Helping deliver a newborn business
08 November 2016
08 November 2016
Protecting IP to ward off copycats
When Sinead O’Donovan couldn’t find a garment that helped her recover following the caesarean birth of her first child, she decided to create her own.
She found that regular sports shorts didn’t provide the pressure and support she needed to help with her recovery. Shape wear was too tight and also not good for recovering muscles so she decided that a specific garment, designed for purpose, was what women needed.
Applying her background in science and biomechanics, Sinead and her fashion designer sister Carmella set about designing a pair of shorts that would suit her needs and those of other women in similar situations.
They created their own fabric that provided continuous, low level compression and identified where the pressure panels needed to be placed to provide the best recovery benefits.
Two years later they had a prototype and the now popular SRC Recovery Shorts were born.
“It would have been easy to give up but my passion was to bring something to the market that I knew in my heart of hearts would significantly help women post birth,” Sinead says.
“There really wasn’t a product available that was designed for purpose that simultaneously deals with a range of issues related to child birth.”
Sinead came to Griffith Hack around 2008-09 seeking an opinion as to whether hers and Carmella’s design was innovative and novel and able to be patented in Australia and overseas.
While there were other compression garments on the market, Griffith Hack educated patent examiners on why Sinead’s recovery shorts were different.

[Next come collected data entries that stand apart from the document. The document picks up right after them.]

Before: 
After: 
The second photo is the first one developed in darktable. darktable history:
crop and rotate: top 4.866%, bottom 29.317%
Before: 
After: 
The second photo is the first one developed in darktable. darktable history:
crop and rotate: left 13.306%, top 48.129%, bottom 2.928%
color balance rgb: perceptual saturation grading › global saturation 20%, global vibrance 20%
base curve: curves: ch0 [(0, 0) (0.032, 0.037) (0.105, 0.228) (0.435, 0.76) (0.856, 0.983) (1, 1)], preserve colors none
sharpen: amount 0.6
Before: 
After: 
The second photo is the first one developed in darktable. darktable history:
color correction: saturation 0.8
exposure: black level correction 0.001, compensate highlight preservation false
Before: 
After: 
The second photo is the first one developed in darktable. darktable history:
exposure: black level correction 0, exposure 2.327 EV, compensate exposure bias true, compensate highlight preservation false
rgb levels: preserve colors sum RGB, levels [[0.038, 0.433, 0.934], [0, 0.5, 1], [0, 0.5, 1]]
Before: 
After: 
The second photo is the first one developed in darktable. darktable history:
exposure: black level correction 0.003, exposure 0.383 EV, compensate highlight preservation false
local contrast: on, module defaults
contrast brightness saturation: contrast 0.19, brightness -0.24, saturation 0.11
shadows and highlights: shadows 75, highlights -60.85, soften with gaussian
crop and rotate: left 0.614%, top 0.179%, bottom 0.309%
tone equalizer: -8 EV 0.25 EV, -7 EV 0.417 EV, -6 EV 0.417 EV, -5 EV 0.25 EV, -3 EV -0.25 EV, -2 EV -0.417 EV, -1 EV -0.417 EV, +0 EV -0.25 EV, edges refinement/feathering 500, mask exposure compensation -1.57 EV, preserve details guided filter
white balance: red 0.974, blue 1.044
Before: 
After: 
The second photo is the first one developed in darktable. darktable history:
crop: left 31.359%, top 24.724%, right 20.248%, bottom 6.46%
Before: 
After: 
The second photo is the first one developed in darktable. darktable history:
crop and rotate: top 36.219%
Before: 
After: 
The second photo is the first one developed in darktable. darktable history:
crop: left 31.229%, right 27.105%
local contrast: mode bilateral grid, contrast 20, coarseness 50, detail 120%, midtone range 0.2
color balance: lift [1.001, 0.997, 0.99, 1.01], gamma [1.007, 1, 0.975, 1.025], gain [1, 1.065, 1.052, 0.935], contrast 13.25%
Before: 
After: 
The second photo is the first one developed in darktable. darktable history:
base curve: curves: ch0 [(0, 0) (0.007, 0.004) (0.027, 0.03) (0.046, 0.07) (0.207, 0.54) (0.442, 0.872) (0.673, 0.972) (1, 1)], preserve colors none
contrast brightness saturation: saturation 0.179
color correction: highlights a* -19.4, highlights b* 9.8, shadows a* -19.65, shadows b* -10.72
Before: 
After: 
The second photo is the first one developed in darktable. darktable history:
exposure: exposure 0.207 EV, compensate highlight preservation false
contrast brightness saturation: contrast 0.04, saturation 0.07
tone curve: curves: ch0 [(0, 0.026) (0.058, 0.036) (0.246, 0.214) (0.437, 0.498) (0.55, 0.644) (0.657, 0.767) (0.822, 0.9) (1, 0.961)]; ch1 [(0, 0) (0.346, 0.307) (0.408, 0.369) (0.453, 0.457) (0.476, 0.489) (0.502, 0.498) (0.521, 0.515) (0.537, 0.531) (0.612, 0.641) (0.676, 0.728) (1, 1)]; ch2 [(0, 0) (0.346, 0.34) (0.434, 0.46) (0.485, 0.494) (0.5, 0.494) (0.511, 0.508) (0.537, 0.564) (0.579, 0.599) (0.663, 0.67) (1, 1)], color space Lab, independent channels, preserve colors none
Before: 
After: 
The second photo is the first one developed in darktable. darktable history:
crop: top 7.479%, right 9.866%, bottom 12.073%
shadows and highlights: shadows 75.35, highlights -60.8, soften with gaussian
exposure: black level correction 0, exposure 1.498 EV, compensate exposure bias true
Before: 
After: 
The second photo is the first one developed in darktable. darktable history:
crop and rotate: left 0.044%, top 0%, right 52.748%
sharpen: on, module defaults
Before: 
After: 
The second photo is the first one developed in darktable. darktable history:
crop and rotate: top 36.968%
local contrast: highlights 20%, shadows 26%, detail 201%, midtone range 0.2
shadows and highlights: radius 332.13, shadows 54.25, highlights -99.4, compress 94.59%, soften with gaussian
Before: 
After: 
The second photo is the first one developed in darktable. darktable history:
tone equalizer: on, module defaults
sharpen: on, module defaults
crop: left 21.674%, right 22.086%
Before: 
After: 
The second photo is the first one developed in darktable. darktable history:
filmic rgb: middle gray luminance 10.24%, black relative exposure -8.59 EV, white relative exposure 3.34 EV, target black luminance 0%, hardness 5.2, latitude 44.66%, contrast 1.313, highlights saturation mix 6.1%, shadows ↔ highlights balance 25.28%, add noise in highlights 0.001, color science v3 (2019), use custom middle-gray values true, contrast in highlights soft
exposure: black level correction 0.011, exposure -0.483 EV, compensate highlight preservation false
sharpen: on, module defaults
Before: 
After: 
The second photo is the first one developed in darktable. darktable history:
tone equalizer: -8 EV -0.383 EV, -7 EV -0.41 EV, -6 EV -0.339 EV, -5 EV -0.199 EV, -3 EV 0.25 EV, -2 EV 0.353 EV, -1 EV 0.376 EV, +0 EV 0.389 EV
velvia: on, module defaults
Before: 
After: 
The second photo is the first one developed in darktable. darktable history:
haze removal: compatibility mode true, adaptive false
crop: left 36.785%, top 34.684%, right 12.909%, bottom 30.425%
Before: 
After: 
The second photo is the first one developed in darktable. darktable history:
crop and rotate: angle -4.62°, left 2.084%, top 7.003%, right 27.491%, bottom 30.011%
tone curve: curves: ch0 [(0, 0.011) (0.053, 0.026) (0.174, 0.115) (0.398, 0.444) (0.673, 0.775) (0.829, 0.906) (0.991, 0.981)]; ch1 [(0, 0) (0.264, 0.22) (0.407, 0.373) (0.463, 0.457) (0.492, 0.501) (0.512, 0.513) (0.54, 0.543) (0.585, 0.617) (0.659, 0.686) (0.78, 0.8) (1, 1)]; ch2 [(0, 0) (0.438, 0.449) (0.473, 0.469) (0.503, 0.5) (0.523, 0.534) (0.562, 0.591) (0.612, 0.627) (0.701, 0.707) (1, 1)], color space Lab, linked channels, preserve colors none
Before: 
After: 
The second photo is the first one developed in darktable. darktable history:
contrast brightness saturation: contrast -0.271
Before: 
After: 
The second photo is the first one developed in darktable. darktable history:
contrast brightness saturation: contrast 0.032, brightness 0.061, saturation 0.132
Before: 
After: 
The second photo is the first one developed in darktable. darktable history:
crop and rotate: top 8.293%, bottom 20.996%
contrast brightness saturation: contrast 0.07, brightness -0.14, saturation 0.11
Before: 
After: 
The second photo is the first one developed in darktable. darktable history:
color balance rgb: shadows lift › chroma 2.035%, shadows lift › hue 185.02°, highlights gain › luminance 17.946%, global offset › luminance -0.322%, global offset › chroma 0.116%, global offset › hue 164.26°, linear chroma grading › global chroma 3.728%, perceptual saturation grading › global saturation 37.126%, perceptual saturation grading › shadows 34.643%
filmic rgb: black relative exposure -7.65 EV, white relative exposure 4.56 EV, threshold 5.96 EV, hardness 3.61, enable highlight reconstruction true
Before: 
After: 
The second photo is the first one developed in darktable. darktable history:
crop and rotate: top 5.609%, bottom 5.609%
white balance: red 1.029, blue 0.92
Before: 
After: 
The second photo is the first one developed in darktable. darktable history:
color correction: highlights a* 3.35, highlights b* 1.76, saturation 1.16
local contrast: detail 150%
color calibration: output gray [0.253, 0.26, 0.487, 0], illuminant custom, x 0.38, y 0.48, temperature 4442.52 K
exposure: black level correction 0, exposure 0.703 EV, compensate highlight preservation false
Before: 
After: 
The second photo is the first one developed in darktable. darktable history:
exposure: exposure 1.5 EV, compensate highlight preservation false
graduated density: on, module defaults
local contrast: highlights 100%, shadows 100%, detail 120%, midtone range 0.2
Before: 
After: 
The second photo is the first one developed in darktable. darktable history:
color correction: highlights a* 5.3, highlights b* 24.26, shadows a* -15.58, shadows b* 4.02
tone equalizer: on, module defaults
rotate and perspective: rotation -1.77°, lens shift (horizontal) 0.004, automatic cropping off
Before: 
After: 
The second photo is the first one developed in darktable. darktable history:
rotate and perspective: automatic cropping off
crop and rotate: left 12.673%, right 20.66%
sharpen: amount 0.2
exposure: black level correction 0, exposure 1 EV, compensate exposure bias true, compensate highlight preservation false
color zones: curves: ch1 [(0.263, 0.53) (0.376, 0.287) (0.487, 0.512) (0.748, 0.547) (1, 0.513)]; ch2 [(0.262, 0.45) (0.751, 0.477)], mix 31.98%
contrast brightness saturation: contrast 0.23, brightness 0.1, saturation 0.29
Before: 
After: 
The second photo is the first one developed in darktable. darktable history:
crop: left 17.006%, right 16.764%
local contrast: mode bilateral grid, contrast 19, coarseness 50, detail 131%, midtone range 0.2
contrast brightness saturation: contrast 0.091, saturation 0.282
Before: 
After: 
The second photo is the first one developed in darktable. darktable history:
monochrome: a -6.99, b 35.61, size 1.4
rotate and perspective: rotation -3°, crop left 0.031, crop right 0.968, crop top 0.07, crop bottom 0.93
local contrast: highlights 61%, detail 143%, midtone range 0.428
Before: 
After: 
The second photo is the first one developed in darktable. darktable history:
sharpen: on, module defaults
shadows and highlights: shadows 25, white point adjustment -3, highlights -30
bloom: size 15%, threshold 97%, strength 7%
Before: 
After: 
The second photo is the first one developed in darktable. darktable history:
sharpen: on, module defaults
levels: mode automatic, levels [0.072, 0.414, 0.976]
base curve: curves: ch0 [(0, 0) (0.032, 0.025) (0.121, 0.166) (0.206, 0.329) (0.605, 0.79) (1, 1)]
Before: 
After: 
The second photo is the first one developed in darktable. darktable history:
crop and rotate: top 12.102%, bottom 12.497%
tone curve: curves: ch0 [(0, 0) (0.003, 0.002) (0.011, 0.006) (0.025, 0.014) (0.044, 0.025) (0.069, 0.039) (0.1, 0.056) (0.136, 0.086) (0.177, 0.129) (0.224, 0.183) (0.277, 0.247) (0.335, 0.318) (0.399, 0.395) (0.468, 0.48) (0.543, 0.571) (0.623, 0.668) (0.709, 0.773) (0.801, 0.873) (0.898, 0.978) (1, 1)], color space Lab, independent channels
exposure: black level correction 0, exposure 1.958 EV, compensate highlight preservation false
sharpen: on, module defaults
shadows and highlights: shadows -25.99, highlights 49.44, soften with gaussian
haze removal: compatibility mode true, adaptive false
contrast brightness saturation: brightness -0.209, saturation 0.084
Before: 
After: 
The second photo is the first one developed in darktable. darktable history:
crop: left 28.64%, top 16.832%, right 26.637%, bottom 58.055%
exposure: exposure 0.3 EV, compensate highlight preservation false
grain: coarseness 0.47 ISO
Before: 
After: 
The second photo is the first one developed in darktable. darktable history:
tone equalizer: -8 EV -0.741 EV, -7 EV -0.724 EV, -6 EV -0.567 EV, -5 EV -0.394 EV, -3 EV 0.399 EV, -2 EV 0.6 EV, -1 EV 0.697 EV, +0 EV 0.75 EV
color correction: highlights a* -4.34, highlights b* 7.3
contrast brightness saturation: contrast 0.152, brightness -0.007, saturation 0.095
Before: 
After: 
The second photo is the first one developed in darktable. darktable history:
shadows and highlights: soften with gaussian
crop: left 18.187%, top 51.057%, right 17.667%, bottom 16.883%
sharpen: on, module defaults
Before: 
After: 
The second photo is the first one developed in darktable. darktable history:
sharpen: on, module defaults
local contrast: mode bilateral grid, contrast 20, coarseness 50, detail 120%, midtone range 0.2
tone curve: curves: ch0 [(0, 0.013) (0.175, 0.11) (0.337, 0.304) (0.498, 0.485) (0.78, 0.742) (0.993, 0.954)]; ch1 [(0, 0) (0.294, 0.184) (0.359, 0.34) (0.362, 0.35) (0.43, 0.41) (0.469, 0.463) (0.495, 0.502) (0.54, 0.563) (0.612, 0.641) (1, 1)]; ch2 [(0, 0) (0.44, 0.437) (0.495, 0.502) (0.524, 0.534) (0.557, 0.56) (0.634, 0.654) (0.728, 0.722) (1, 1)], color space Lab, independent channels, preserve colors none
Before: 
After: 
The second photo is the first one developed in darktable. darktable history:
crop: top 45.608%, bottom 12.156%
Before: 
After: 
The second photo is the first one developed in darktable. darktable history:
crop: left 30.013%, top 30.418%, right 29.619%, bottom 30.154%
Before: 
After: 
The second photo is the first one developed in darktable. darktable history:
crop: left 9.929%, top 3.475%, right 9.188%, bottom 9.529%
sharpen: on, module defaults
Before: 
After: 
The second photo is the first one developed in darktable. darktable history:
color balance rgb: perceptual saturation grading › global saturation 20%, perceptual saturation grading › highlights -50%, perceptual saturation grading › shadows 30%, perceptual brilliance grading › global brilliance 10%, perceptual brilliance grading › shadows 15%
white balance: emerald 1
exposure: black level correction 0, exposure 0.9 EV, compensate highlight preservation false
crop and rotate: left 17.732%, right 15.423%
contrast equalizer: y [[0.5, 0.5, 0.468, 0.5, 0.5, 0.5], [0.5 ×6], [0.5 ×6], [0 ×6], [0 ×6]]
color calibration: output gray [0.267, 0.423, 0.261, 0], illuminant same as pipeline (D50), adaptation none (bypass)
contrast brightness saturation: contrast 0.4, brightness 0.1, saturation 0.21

The shorts are now patented in Australia, USA, China and under final consideration in Europe. Griffith Hack also works with Sinead on trade marks for her business, SRC Health.
Inevitably Sinead’s products attracted copycats.
“Before her patents were even granted copycat products began appearing on the local and international markets,” Griffith Hack Principal Nadia Odorico says.
“This required us to quickly secure SRC Health’s IP rights, including patents. Without those patents Sinead would have had no leverage with which to approach those copycats.”
Sinead has gone on to create SRC Pregnancy Shorts (also patented) for women to wear during pregnancy to help ease pelvic and lower back pain and swelling and varicose veins. Her business has also created compression garments for sport and surgical recovery for men and women.
“Our patents protect the uniqueness of our products and the value of our business,” she says.